Another stupid article was this week's announcement that the US wanted Canada to help them out by taking a couple dozen Yazgur 'refugees' they've been holding at Guantanamo for the past 4 years.

It seems that investigations have shown that these Chinese Muslims, captured in Afghanistan, aren't any threat to America. But the US Army is keeping them in Gitmo because there's nowhere else for them to go. They conned Albania into taking a couple, but I guess the CIA can't just drop these guys off downtown in European or African cities anymore. And they certainly don't want to send them to China where a gruesome fate might await them. The Chinese call most ex-pat Yazgurs 'terrorists'. So the new kindler, gentler detainee apparatus wants to send them to Canada. (Canada is trying to obtain the release of a Yazgur/Canadian the Chinese have tried and plan to execute, so the Yanks must think we have a soft spot for 'em.) The soft spot would have to be in the head, so PM Harper's probably got a ministry considering it.

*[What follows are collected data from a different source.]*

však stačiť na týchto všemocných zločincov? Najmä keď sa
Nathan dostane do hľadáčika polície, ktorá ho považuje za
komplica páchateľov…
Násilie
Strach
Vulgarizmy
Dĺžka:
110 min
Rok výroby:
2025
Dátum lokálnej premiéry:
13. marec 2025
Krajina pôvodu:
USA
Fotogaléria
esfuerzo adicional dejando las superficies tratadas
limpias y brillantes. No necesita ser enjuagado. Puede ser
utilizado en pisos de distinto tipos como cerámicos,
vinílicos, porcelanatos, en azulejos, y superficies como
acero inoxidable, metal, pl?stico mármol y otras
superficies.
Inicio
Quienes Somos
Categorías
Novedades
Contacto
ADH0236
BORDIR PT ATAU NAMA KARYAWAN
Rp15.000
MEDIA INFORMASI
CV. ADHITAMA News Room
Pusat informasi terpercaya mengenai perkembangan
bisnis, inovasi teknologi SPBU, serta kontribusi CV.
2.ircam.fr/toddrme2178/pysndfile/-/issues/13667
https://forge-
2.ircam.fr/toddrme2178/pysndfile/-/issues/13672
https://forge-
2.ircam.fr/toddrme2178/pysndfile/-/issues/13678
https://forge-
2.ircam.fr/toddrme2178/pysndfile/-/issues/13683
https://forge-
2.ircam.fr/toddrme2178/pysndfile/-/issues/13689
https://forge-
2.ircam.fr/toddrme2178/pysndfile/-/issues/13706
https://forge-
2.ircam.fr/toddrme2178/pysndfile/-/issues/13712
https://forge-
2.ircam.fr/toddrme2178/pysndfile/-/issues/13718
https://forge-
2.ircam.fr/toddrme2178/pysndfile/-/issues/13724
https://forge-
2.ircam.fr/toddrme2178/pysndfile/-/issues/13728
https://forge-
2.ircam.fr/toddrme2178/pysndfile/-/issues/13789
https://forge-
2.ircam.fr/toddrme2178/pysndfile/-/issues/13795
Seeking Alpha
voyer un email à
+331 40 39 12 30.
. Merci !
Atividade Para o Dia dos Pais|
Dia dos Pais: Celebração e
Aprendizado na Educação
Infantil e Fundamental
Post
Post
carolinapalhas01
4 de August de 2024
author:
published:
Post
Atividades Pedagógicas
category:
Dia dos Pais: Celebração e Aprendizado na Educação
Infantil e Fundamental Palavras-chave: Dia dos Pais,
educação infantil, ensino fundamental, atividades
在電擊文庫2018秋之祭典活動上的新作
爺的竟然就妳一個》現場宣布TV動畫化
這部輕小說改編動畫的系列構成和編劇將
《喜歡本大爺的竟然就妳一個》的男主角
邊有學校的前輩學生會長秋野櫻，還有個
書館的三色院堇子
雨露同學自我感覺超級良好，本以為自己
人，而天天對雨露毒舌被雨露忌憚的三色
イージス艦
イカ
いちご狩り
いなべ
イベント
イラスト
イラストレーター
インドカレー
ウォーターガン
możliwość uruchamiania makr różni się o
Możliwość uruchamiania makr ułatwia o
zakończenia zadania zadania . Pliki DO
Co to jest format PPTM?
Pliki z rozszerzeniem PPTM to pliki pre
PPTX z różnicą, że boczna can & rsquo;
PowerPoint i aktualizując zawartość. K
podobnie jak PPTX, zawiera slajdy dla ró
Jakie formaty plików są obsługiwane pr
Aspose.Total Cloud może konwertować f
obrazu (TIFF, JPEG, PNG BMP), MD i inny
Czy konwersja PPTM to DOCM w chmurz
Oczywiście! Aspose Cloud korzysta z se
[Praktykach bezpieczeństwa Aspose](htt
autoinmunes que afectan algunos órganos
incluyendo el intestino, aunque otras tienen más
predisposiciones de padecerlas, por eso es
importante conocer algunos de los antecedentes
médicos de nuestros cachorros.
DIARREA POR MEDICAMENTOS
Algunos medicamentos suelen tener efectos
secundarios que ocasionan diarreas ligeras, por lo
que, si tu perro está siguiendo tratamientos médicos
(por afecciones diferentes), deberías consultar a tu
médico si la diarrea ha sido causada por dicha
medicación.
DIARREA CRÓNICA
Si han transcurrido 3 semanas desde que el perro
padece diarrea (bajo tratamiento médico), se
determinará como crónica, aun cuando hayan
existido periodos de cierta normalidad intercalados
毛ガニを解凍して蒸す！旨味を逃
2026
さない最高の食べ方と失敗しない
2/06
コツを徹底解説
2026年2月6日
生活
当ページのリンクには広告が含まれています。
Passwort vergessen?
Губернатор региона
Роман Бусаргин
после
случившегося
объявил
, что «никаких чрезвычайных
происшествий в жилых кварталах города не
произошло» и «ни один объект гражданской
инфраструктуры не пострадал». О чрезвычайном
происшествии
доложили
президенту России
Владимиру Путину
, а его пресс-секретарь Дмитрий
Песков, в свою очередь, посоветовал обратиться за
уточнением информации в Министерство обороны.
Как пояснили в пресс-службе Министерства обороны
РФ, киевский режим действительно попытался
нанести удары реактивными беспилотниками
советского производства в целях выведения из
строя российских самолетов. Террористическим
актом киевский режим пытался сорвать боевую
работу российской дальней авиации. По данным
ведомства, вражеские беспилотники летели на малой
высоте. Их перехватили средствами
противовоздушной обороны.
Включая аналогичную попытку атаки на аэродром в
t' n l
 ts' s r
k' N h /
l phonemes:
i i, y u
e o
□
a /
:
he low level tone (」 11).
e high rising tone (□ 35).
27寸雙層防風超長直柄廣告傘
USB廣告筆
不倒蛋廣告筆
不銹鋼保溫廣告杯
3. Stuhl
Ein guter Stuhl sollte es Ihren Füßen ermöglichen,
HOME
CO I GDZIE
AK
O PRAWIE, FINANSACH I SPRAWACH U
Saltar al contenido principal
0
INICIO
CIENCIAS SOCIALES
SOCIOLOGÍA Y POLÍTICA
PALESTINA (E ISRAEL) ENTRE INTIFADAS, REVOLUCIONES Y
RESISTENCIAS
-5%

In the news this week the poker-playing leader of the free world has decided to up the ante and call the Iranian bluff by declaring their entire Revolutionary Guard a 'terrorist organization'. Now that, at best, would set up those 4 "Al Quds 'honchos'" the US captured in Iraq last winter, for a show trial and a Cuban vacation. Or, at worst it's going to get some Iranian bank accounts in the great US of A frozen, if they're not iced already. Other than that, though, you'll need $5 to get a Starbucks with that story. I guess somebody thought the Iranian 'royal tour through the 'Shanghai pact' was 'provocation'.

And finally speaking of provocation. the Russians have announced their resuming their Atomic war training exercises by practicing navigation skills for targets in Asia, Europe and North America. This wouldn't have anything to do with George's deciding the ABM Treaty was stupid, and rebuilding America's atomic arsenal, would it?

America has some of the smartest, most creative, inventive and industrious people on earth, the opposite end of the scale is in power, however. In my opinion, positive 'smarts' count for bat scat and ignorance - either blissful, or malevolent, and the creativity like that of the Hun is endangering the world.